La sociedad cartagenera es quizá una de las más complejas de Colombia ya que conjuga muchos de los pensamientos coloniales con los problemas contemporáneos de ascenso social por vías del dinero ilícito, entre otros factores. Sin embargo creo que en la búsqueda de una sola Cartagena nos hemos quedado flojos en varios aspectos que necesitan perfeccionarse en tiempos venideros. El proceso de creación de memoria histórica no se puede fundamentar en la negación de los acontecimientos de uno de los lados de la historia sino más bien en conjugar los puntos de vista para crear un "todo" que sea capaz de representar las visiones de la mayoría.
En Cartagena hemos tratado durante estos 4 años de reivindicar los derechos de los tradicionalmente excluidos y ha sido un proceso positivo en algunos casos pero debemos trabajar por articular también estos sentimientos con la visión histórica de esos que durante años dominaron la ciudad. Nelson Mandela decía que si le quitamos a aquellos que han ostentado el poder esos elementos que consideran más sagrados, en vez de democratizarlos y moldearlos, terminaremos por crear nuevos y más profundos resentimientos y pondremos en riesgo todo lo que hemos ganado. La igualdad se construye creando memoria colectiva con todos los grupos involucrados y no simplemente con visiones parciales porque no habremos sido mejores que nuestros antecesores.
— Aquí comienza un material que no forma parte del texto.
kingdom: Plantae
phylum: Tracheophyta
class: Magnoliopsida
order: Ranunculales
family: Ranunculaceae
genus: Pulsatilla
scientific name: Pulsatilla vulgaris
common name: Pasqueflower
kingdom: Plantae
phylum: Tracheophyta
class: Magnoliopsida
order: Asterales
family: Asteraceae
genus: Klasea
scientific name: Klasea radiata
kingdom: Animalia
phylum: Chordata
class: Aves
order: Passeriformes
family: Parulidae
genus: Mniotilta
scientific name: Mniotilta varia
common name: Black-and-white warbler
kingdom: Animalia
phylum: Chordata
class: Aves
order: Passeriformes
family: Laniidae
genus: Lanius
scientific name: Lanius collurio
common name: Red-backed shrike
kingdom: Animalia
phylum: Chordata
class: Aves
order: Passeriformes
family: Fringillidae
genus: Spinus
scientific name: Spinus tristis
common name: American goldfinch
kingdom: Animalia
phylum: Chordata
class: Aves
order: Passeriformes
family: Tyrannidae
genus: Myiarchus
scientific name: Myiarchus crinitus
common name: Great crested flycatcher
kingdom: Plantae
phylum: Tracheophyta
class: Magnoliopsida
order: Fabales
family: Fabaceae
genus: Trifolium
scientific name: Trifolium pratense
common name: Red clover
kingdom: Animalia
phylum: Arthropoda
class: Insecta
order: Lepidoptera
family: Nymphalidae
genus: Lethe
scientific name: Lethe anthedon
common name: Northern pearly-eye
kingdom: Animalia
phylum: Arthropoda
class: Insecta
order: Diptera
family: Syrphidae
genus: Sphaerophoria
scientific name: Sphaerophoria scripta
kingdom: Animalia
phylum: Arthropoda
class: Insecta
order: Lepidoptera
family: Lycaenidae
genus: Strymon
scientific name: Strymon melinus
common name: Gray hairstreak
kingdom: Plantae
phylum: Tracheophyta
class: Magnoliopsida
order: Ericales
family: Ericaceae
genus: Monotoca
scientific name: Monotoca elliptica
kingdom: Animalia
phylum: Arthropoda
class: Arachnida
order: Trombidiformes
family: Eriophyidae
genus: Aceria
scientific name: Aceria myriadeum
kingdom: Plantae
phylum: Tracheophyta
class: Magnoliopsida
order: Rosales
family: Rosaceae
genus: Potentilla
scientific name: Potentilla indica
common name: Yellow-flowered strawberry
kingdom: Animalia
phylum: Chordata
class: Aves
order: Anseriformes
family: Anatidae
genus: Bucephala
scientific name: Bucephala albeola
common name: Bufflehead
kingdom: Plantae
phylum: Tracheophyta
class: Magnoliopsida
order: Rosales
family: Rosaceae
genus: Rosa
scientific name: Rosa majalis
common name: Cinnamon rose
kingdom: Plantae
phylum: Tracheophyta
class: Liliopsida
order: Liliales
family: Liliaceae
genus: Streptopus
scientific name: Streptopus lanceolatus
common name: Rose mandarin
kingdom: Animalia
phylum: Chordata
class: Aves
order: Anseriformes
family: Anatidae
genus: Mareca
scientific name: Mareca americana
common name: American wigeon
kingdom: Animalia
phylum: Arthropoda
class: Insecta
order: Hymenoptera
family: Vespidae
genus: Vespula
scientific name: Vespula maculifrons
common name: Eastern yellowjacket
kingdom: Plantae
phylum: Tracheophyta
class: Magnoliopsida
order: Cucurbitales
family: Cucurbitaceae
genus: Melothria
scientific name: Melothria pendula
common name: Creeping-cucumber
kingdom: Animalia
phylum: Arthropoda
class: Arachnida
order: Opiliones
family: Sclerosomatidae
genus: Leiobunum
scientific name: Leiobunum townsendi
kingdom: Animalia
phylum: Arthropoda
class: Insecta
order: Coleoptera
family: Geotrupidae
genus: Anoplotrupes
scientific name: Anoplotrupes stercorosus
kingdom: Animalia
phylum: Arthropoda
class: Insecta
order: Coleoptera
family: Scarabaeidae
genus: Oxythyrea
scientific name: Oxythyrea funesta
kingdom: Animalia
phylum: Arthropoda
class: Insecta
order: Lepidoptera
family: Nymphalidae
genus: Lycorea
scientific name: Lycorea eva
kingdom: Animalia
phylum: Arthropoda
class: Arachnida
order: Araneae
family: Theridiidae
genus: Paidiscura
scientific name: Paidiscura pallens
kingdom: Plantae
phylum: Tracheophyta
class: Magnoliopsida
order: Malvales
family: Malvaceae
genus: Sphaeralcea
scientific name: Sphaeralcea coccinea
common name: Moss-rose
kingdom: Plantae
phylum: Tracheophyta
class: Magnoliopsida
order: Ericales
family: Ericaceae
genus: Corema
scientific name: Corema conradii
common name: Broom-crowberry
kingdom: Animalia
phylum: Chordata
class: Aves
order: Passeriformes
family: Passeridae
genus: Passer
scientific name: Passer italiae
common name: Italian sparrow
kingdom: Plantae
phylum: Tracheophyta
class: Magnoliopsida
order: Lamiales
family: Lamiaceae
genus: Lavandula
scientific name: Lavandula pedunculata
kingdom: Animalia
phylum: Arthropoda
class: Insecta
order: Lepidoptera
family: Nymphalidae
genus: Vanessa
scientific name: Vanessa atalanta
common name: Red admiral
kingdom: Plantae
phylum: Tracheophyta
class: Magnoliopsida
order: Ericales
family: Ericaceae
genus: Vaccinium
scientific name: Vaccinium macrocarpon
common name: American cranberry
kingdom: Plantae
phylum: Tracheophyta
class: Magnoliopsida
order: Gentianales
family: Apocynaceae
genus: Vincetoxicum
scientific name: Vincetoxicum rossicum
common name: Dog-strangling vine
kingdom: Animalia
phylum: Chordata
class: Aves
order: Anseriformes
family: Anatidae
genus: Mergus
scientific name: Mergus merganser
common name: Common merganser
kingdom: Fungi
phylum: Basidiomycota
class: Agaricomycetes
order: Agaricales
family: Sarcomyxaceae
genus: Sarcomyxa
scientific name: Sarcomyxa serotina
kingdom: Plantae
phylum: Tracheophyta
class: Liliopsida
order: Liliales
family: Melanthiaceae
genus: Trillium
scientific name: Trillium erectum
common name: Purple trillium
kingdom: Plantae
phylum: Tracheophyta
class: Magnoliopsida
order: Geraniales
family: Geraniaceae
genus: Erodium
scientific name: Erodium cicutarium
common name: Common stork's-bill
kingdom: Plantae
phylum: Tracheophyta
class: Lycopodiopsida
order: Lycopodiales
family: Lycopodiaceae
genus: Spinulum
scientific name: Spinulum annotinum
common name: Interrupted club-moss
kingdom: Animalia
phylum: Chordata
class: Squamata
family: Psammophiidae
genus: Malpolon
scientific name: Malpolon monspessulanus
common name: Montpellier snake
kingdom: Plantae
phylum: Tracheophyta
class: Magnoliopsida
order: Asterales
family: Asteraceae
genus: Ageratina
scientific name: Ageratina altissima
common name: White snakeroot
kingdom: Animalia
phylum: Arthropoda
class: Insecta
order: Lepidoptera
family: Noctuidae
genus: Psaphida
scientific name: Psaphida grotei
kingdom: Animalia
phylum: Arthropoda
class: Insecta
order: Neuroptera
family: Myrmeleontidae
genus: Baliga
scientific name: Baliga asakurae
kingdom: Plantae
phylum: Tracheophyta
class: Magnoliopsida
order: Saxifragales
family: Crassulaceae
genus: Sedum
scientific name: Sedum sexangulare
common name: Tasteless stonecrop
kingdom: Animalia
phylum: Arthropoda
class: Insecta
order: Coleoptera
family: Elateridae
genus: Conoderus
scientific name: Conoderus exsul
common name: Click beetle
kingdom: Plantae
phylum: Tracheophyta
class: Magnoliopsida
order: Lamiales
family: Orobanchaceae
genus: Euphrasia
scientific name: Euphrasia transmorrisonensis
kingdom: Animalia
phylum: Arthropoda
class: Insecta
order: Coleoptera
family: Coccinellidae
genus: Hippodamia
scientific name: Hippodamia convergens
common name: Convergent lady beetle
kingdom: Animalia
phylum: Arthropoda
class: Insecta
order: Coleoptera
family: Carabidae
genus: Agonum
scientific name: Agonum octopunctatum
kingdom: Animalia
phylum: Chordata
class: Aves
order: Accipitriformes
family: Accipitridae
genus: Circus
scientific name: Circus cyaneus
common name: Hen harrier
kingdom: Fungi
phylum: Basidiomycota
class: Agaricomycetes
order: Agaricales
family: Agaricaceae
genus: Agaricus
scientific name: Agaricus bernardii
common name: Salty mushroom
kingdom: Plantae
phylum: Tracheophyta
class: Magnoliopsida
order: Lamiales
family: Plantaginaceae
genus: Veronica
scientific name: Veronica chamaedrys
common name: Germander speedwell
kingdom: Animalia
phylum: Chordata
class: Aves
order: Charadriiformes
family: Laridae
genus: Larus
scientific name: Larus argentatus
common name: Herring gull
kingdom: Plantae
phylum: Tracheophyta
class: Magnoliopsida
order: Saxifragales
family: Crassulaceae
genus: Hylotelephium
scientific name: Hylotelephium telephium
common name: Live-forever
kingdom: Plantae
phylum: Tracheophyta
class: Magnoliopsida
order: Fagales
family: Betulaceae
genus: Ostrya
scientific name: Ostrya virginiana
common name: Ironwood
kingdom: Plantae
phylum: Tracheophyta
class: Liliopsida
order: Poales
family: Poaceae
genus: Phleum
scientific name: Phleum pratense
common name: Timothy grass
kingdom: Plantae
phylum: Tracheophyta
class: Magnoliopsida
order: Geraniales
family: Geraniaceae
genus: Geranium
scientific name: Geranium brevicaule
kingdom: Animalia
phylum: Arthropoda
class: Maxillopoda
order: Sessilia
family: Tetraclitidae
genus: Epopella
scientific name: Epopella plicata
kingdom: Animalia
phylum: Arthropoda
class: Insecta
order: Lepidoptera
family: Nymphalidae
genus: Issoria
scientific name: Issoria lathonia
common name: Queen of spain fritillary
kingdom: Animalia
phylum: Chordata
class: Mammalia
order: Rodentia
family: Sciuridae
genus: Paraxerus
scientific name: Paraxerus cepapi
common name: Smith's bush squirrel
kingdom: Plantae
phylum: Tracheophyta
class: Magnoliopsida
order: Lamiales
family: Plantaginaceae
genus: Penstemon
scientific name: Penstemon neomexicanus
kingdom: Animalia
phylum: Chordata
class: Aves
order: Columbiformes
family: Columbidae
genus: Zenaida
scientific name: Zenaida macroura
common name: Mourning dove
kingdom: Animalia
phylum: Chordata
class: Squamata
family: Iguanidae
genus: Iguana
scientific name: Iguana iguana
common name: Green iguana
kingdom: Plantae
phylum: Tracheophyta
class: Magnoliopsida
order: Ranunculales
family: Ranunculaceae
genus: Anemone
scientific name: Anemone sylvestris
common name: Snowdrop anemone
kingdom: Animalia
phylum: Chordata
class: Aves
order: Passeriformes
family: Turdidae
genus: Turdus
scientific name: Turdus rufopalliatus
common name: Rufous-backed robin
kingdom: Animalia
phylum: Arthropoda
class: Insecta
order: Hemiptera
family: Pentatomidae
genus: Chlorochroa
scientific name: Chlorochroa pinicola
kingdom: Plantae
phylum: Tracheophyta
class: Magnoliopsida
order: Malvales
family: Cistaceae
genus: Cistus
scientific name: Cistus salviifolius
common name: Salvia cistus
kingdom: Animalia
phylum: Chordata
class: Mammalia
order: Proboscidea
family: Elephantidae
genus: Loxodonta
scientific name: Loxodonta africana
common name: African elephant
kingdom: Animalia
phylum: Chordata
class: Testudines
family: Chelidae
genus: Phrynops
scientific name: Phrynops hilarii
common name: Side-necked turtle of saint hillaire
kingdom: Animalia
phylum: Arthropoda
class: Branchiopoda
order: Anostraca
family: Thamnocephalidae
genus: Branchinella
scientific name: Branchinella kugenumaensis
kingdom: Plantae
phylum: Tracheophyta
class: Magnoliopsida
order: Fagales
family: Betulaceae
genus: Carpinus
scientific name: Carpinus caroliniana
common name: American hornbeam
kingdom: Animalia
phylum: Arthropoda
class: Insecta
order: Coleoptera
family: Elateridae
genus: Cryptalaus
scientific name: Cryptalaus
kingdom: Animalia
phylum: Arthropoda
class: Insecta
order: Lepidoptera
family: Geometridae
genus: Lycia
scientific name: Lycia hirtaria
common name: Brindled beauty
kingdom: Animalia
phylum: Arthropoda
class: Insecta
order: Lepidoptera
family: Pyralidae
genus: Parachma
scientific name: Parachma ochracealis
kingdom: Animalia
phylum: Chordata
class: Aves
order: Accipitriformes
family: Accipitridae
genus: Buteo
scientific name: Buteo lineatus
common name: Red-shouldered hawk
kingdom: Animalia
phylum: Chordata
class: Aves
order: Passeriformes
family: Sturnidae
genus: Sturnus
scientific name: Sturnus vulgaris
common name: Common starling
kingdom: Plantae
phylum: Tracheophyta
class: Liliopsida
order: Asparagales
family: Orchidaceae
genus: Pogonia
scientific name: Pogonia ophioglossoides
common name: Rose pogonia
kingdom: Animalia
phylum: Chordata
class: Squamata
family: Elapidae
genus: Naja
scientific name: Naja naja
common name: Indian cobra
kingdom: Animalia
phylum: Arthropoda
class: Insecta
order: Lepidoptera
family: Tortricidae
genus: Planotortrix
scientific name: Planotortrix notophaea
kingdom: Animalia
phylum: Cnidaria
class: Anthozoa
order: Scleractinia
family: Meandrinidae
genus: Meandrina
Tenemos entonces una obligación histórica en Cartagena de Indias por crear una memoria colectiva que teja puentes con ramos de olivo entre los grupos históricamente divididos y construyamos confianza mediante políticas públicas de fortalecimiento ciudadano e infraestructura urbana diseñada para unificar. La unidad de la ciudad, en palabras de Sergio Fajardo refiriendose a Medellín, se debe ver y sentir y para ello debemos cambiarle la piel a Cartagena de Indias.